Location: Children's Nutrition Research CenterTitle: Genetic defect in CYP24A1, the vitamin D 24-hydroxylase gene, in a patient with severe infantile hypercalcemia Author
Submitted to: Journal of Clinical Endocrinology and Metabolism
Publication Type: Peer Reviewed Journal
Publication Acceptance Date: 10/31/2011
Publication Date: 2/1/2012
Citation: Dauber, A., Nguyen, T.T., Sochett, E., Cole, D.E., Horst, R., Abrams, S.A., Carpenter, T.O., Hirschhorn, J.N. 2012. Genetic defect in CYP24A1, the vitamin D 24-hydroxylase gene, in a patient with severe infantile hypercalcemia. Journal of Clinical Endocrinology and Metabolism. 97:E268-E274. Interpretive Summary: Idiopathic infantile hypercalcemia (IIH) is a disease that is not understood well. We studied a child with this problem to see if we could determine what was the cause of the high blood calcium. We found a rare genetic abnormality leading to very high rates of calcium absorption. The calcium absorption studies were evaluated at the USDA/ARS CNRC. This approach could be helpful in determining why different children absorb calcium at different rates.
Technical Abstract: Idiopathic infantile hypercalcemia (IIH) is a disorder the genetic etiology and physiological basis of which are not well understood. The objective of the study was to describe the underlying physiology and genetic cause of hypercalcemia in an infant with severe IIH and to extend these genetic findings into an additional cohort of children with IIH. This was an inpatient study of a single patient with consanguineous parents at an academic medical center with follow-up in a specialty clinic cohort. The patient population was one patient with severe IIH for gene discovery and physiological testing and 27 patients with idiopathic infantile hypercalcemia in the replication cohort. Interventions included a calcium isotopic absorption study as well as homozygosity mapping and whole-exome sequencing in a single patient followed up by gene sequencing in replication cohort. Fractional absorption of calcium and genetic variants causing hypercalcemia were measured. Intestinal calcium absorption was extremely elevated (~90%). A rare homozygous deletion in the CYP24A1 gene was found, leading to the loss of a single highly conserved amino acid.

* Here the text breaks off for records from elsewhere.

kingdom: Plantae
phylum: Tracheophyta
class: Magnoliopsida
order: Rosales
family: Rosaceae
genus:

In vivo functional studies confirmed decreased 24-hydroxylase activity because the subject had undetectable levels of 24,25-dihydroxyvitamin D. No coding variants in CYP24A1 were found in the 27 additional patients with IIH. Our study confirms that CYP24A1 plays a causal role in some but not all cases of IIH via markedly increased intestinal absorption of calcium, suggesting that genetic diagnosis could be helpful in a subset of IIH patients. This case demonstrates the power of an unbiased, genome-wide approach accompanied by informative physiological studies to provide new insights into human biology.